Again, though, Hakimi found such guides pretty useless. To that end, he tried measuring the width and length of his face per their instructions, but he mostly discovered that his head isn’t exactly two-dimensional. As such, he believes these guides are as helpful as someone telling you, “You’re totally an inverted diamond with a magic twist!”

For a better answer, he put a call out on the MFA, posting a picture of himself in hopes that someone there would be able to tell him what shape his face resembles. 

Naturally, there were some asshole responses — e.g., one guy told him that he has a “vaguely faced-shape” — but others chimed in with more useful information. “A few people thought round frames would work on me. A few said I could wear anything I wanted. And a few said I should wear Clubmasters or this or that,” Hakimi says. “I tried them all on, and I found that round frames seemed right for me.” 

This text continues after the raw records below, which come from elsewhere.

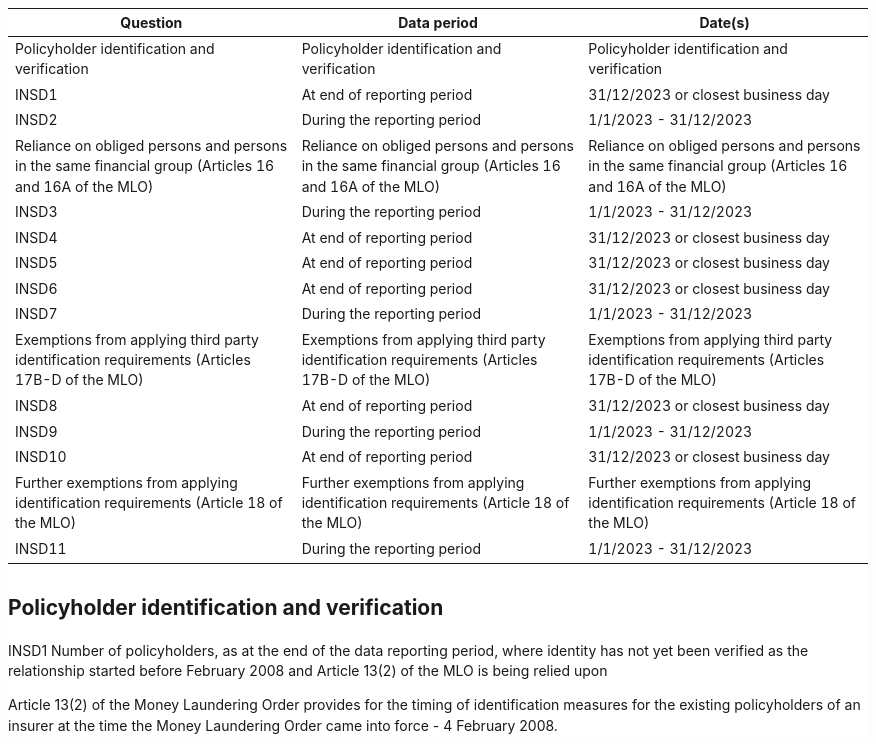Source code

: | Question                                                                                              | Data period                                                                                           | Date(s)                                                                                               |
|-------------------------------------------------------------------------------------------------------|-------------------------------------------------------------------------------------------------------|-------------------------------------------------------------------------------------------------------|
| Policyholder identification and verification                                                          | Policyholder identification and verification                                                          | Policyholder identification and verification                                                          |
| INSD1                                                                                                 | At end of reporting period                                                                            | 31/12/2023 or closest business day                                                                    |
| INSD2                                                                                                 | During the reporting period                                                                           | 1/1/2023 - 31/12/2023                                                                                 |
| Reliance on obliged persons and persons in the same financial group (Articles 16  and 16A of the MLO) | Reliance on obliged persons and persons in the same financial group (Articles 16  and 16A of the MLO) | Reliance on obliged persons and persons in the same financial group (Articles 16  and 16A of the MLO) |
| INSD3                                                                                                 | During the reporting period                                                                           | 1/1/2023 - 31/12/2023                                                                                 |
| INSD4                                                                                                 | At end of reporting period                                                                            | 31/12/2023 or closest business day                                                                    |
| INSD5                                                                                                 | At end of reporting period                                                                            | 31/12/2023 or closest business day                                                                    |
| INSD6                                                                                                 | At end of reporting period                                                                            | 31/12/2023 or closest business day                                                                    |
| INSD7                                                                                                 | During the reporting period                                                                           | 1/1/2023 - 31/12/2023                                                                                 |
| Exemptions from applying third party identification requirements  (Articles 17B-D of the MLO)         | Exemptions from applying third party identification requirements  (Articles 17B-D of the MLO)         | Exemptions from applying third party identification requirements  (Articles 17B-D of the MLO)         |
| INSD8                                                                                                 | At end of reporting period                                                                            | 31/12/2023 or closest business day                                                                    |
| INSD9                                                                                                 | During the reporting period                                                                           | 1/1/2023 - 31/12/2023                                                                                 |
| INSD10                                                                                                | At end of reporting period                                                                            | 31/12/2023 or closest business day                                                                    |
| Further exemptions from applying identification requirements (Article 18 of the  MLO)                 | Further exemptions from applying identification requirements (Article 18 of the  MLO)                 | Further exemptions from applying identification requirements (Article 18 of the  MLO)                 |
| INSD11                                                                                                | During the reporting period                                                                           | 1/1/2023 - 31/12/2023                                                                                 |

## Policyholder identification and verification

INSD1 Number of policyholders, as at the end of the data reporting period, where identity has not yet been verified as the relationship started before February 2008 and Article 13(2) of the MLO is being relied upon

Article 13(2) of the Money Laundering Order provides for the timing of identification measures for the existing policyholders of an insurer at the time the Money Laundering Order came into force - 4 February 2008.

The moral of the story, Hakimi says, is that despite all those guides that promise to help you find your face shape — which, in fairness, he says may work as a starting point — you can’t really know what style of sunglasses work for you until you try them on — every last one of them. “Nobody’s face is ‘heart-shaped,’” he concludes. “I tried on a hundred sunglasses before I picked the one with the right colors, proportions and details. The only right answer is the one that looks best in the mirror.”